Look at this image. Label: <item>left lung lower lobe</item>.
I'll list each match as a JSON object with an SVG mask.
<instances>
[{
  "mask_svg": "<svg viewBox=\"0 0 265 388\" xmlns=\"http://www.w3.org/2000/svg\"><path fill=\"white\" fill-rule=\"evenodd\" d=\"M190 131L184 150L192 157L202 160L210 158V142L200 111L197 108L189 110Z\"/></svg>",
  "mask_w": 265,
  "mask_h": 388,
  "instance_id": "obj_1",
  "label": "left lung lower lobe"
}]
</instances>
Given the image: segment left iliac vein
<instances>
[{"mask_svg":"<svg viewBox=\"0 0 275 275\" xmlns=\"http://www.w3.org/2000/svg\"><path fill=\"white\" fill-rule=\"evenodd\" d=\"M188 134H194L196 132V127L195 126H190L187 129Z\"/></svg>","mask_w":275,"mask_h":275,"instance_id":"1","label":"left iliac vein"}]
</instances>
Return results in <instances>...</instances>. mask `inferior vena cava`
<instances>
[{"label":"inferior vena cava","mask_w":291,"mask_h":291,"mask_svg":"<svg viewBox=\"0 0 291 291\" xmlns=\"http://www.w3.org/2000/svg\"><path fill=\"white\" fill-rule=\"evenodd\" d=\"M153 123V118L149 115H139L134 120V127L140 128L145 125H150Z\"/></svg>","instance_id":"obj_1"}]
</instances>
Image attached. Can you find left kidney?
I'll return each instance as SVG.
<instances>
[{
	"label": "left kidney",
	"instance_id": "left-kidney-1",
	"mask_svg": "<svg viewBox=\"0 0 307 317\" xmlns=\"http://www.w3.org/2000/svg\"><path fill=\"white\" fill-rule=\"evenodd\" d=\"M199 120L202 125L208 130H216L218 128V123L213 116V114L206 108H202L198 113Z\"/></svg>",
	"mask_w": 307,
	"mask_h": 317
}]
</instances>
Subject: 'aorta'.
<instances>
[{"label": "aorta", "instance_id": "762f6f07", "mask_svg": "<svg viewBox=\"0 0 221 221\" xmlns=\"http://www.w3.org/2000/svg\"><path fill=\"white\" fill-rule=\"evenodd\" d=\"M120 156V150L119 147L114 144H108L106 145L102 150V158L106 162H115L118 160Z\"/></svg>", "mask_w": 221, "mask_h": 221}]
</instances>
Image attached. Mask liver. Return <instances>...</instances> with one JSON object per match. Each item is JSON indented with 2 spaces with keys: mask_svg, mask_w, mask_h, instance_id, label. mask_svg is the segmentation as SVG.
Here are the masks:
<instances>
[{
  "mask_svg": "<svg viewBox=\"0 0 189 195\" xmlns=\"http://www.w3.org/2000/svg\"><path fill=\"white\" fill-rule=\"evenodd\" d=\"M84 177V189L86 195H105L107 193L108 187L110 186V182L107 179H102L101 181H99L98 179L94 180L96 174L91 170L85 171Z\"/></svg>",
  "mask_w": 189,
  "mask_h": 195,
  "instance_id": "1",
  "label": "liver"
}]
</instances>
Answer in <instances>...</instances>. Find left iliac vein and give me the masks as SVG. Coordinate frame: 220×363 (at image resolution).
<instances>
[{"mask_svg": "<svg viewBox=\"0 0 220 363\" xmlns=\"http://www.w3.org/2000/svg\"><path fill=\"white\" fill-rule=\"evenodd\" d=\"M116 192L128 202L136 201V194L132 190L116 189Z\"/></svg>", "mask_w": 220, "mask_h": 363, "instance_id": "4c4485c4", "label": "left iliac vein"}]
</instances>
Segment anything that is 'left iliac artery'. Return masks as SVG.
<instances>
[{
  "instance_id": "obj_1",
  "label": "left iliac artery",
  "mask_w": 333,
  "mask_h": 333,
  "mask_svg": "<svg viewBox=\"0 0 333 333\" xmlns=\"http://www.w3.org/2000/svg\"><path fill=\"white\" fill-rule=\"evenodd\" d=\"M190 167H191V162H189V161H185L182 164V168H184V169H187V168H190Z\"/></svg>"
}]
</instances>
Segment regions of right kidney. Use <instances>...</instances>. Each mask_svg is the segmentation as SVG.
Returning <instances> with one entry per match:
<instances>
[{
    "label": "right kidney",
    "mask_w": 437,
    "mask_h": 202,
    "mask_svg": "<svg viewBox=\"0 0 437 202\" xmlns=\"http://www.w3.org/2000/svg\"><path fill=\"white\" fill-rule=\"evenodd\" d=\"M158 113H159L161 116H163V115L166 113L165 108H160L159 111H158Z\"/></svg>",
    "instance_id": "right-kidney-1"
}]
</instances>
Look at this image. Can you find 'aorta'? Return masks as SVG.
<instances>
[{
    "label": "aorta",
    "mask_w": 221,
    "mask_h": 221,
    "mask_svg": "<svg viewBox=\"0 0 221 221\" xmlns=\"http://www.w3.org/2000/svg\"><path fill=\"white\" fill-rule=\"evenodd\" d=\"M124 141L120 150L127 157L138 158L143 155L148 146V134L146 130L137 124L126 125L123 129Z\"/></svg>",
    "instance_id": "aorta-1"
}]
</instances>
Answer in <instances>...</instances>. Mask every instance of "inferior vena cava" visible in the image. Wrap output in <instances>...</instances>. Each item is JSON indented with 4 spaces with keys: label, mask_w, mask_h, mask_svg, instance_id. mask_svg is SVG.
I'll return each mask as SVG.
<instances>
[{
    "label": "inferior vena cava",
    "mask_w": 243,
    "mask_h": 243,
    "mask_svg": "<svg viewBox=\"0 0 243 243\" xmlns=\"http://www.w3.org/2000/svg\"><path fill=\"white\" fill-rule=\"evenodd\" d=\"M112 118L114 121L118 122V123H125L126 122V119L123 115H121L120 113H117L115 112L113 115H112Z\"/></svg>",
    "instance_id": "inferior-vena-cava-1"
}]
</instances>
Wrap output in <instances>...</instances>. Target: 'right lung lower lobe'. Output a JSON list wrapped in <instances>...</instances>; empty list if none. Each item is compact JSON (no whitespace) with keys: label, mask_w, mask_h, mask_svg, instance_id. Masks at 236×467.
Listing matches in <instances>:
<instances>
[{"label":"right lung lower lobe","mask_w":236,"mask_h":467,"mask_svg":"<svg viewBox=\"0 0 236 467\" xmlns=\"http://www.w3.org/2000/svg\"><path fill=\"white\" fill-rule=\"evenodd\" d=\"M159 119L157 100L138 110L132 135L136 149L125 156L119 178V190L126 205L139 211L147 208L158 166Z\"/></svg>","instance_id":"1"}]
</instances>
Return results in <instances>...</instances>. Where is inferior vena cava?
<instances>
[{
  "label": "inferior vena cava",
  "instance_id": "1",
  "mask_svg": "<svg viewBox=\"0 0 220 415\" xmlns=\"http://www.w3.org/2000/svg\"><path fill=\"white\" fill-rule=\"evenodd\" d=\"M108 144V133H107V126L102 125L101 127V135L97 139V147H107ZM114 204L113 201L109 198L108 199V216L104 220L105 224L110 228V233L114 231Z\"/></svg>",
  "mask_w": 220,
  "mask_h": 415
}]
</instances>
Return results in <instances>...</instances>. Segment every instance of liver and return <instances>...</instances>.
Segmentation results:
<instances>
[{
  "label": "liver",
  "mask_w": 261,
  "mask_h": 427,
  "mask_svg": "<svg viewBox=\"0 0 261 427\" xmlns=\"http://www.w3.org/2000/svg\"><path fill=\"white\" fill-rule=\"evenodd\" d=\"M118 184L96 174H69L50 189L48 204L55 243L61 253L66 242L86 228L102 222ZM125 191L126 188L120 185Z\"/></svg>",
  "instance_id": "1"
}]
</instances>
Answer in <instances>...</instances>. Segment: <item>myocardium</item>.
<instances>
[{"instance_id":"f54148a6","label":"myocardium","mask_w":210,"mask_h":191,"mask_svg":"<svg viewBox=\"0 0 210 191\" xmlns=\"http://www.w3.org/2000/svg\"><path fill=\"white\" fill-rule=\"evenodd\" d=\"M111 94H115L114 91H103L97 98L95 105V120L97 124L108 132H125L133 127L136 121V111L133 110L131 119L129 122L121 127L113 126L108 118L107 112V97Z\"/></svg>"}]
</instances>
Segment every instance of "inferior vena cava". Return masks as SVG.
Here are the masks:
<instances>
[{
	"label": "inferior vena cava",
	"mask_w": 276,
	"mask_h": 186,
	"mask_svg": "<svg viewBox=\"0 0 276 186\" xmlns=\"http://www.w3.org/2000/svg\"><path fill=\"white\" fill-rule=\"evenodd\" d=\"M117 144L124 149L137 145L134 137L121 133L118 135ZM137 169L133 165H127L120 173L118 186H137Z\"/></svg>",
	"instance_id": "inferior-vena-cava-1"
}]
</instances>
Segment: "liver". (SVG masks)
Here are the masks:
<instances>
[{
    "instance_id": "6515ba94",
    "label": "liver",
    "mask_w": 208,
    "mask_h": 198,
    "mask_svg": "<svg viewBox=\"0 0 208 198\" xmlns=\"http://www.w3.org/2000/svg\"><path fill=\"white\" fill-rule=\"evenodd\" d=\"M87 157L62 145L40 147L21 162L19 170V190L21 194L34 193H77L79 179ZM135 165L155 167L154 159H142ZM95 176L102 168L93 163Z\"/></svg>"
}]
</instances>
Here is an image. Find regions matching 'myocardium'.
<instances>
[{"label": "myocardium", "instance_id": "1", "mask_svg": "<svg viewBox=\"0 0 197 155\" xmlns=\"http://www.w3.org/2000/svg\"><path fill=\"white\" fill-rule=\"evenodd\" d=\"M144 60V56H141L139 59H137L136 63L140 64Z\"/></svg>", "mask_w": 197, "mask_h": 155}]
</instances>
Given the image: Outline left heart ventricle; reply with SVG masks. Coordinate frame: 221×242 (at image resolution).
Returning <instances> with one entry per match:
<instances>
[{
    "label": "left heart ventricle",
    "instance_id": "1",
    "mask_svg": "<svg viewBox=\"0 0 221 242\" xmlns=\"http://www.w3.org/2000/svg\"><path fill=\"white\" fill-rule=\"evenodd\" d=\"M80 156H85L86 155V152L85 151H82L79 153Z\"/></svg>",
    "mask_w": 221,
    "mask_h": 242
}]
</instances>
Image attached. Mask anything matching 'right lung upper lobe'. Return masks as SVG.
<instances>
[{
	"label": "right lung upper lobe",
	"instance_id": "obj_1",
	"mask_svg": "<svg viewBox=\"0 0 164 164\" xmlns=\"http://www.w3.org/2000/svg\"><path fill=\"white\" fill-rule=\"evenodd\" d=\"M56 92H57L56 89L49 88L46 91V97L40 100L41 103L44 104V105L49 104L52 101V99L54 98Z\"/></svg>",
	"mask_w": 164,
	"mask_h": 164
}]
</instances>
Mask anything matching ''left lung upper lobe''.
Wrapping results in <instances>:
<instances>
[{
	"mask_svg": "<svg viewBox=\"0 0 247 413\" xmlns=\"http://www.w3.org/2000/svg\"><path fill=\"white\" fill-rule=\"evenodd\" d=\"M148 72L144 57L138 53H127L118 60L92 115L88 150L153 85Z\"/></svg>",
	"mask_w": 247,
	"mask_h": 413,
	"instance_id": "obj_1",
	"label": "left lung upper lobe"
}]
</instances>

· · · · · · ·

JOB:
Reproduce the stretch of rows from the line containing "Given the image: Outline" through the end of the rows, replacing "Coordinate frame" with "Reference frame" and leaving all else unchanged.

ANSWER BELOW:
Given the image: Outline left heart ventricle; reply with SVG masks. Reference frame: 221×242 (at image resolution).
Returning <instances> with one entry per match:
<instances>
[{
    "label": "left heart ventricle",
    "instance_id": "1",
    "mask_svg": "<svg viewBox=\"0 0 221 242\" xmlns=\"http://www.w3.org/2000/svg\"><path fill=\"white\" fill-rule=\"evenodd\" d=\"M80 156H85L86 155V152L85 151H82L79 153Z\"/></svg>",
    "mask_w": 221,
    "mask_h": 242
}]
</instances>
Image attached. Mask anything matching 'right lung upper lobe'. Return masks as SVG.
<instances>
[{
	"label": "right lung upper lobe",
	"instance_id": "obj_1",
	"mask_svg": "<svg viewBox=\"0 0 164 164\" xmlns=\"http://www.w3.org/2000/svg\"><path fill=\"white\" fill-rule=\"evenodd\" d=\"M56 92H57L56 89L49 88L46 91V97L40 100L41 103L44 104V105L49 104L52 101V99L54 98Z\"/></svg>",
	"mask_w": 164,
	"mask_h": 164
}]
</instances>
Mask anything matching ''left lung upper lobe''.
Wrapping results in <instances>:
<instances>
[{
	"mask_svg": "<svg viewBox=\"0 0 247 413\" xmlns=\"http://www.w3.org/2000/svg\"><path fill=\"white\" fill-rule=\"evenodd\" d=\"M148 72L144 57L138 53H127L118 60L92 115L88 150L153 85Z\"/></svg>",
	"mask_w": 247,
	"mask_h": 413,
	"instance_id": "obj_1",
	"label": "left lung upper lobe"
}]
</instances>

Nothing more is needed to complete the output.